- Evidenze sempre maggiori mostrano un’alterazione del microbiota intestinale nei pazienti affetti da patologie autoimmuni.
- Tuttavia, i risultati nei pazienti affetti da psoriasi sono contraddittori e sono basati sul sequenziamento del gene 16S rRNA.
- Il presente studio caso-controllo ha evidenziato differenze nella composizione e nella funzionalità del microbiota intestinale tra i pazienti affetti da psoriasi e i controlli sani.
Abstract
Background
Accumulating evidence supports the findings of an altered gut microbiota in patients with autoimmune disease. However, existing studies on the role of the gut microbiota in patients with psoriasis have demonstrated conflicting results and have mainly been based on 16s rRNA gene sequencing analysis.
Objectives
To examine whether the gut microbiota of patients with psoriasis was altered in composition and functional potentials compared with healthy controls, and as a second approach compared with healthy cohabitant partners. A further aim was to investigate relationships to disease severity, and seasonal impact on the gut microbiota.
Methods
In a case-control study, 126 faecal samples were collected from a sample of 53 systemically untreated patients with plaque psoriasis; 52 healthy controls matched for age, sex and body mass index; and 21 cohabitant partners. A subpopulation of 18 patients with psoriasis and 19 healthy controls continued in a longitudinal study, where four to six faecal samples were collected over 9-12 months. The gut microbiota was characterized using shotgun metagenomic sequencing analysis.
Results
A significantly lower richness (p = 0.007) and difference in community composition (p = 0.01) of metagenomic species was seen in patients with psoriasis compared with healthy controls, and patients with psoriasis had a lower microbial diversity than their partners (p = 0.04). Additionally, the functional richness was decreased in patients with psoriasis compared with healthy controls (p = 0.01) and partners (p = 0.05).

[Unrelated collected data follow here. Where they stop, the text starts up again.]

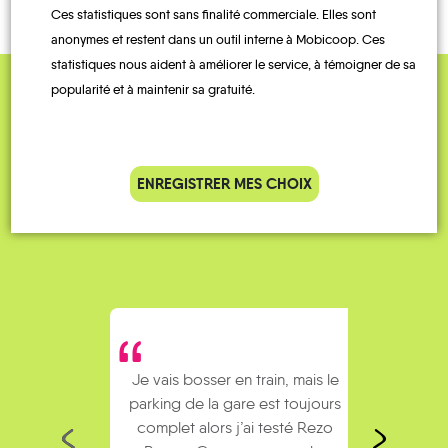
Ces statistiques sont sans finalité commerciale. Elles sont
anonymes et restent dans un outil interne à Mobicoop. Ces
statistiques nous aident à améliorer le service, à témoigner de sa
popularité et à maintenir sa gratuité.
QUELQUES
Témoignages
ENREGISTRER MES CHOIX
Je vais bosser en train, mais le
Je
parking de la gare est toujours
collèg
complet alors j’ai testé Rezo
Le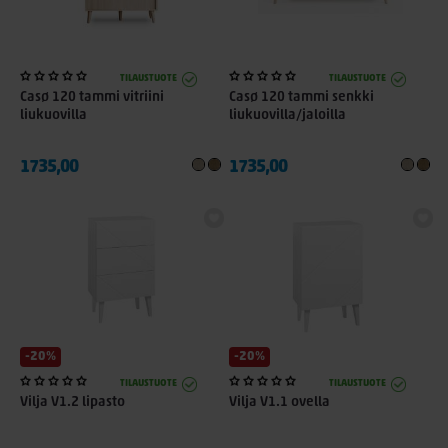
TILAUSTUOTE
TILAUSTUOTE
Casø 120 tammi vitriini
Casø 120 tammi senkki
liukuovilla
liukuovilla/jaloilla
1735,00
1735,00
-20%
-20%
TILAUSTUOTE
TILAUSTUOTE
Vilja V1.2 lipasto
Vilja V1.1 ovella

Increased disease severity was correlated with alterations in taxonomy and function, with a slight tendency towards a lower richness of metagenomic species, albeit not significant (p = 0.08). The seasonal analysis showed no shifts in community composition in healthy controls or in patients with psoriasis.
Conclusions
The findings of a different gut microbiota in composition and functional potentials between patients with psoriasis and healthy controls support a linkage between the gut microbiota and psoriasis. These findings need to be validated in larger studies, and a potential causal relationship between the gut microbiota and psoriasis still needs to be shown.